David Nash
- Birth name: David Nash
- Date of birth: 15 July 1939
- Place of birth: Markham, Wales
- Date of death: 30 October 2016 (aged 77)
- School: Nantyglo Grammar
- University: Cardiff College of Education

Rugby union career
- Position(s): No. 8

Amateur team(s)
- Years: Team / Apps / (Points)
- Cardiff Athletic /  / ()
- –: Crumlin RFC /  / ()
- –: Ebbw Vale RFC /  / ()
- –: Barbarian F.C. /  / ()
- –: Monmouthshire /  / ()

International career
- Years: Team / Apps / (Points)
- 1960–1962: Wales / 6 / (0)
- 1962: British Lions / 0 / (0)

= David Nash (rugby union) =

British Lions & Wales international rugby union footballer

David Nash (15 July 1939 – 30 October 2016) was a Wales international rugby union player. A number 8 forward, he attained 6 caps for Wales between 1960 and 1961. Nash was selected for the 1962 British Lions tour of South Africa. He played his club rugby for Ebbw Vale.

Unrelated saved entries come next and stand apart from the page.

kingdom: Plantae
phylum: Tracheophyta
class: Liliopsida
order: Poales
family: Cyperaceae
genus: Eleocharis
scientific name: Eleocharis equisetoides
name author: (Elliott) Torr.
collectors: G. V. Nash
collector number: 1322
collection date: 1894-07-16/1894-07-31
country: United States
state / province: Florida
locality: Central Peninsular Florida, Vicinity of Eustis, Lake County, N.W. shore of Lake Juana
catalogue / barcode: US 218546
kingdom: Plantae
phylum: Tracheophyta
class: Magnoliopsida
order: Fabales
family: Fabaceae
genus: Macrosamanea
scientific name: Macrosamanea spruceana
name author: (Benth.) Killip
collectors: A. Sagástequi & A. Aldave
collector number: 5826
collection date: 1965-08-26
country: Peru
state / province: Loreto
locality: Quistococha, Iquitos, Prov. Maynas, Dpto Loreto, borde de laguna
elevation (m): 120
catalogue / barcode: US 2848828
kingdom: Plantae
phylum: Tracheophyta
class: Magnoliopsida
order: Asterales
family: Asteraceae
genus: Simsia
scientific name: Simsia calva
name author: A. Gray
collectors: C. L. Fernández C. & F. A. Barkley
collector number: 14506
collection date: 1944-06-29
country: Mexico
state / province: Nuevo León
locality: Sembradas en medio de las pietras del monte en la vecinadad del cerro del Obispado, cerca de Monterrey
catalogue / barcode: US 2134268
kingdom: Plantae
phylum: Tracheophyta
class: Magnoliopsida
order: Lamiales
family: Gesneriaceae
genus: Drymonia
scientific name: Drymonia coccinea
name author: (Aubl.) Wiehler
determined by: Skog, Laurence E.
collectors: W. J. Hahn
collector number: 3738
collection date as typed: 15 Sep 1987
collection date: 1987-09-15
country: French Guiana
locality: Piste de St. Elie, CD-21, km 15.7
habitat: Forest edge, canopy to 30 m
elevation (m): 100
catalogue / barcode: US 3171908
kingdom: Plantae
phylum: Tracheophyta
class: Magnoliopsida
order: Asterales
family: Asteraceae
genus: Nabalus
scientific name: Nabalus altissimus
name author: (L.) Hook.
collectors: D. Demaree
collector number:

In 1967 Nash was appointed as the first honorary national coach of the Wales national rugby union team. He was appointed to coach Wales for the season, but having won one and drawn one out of the five international matches played, he resigned when the Welsh Rugby Union refused to allow him to accompany Wales on their 1968 tour of Argentina. Eventually, the WRU reversed their decision, appointing Clive Rowlands to tour as coach. He died in 2016, aged 77.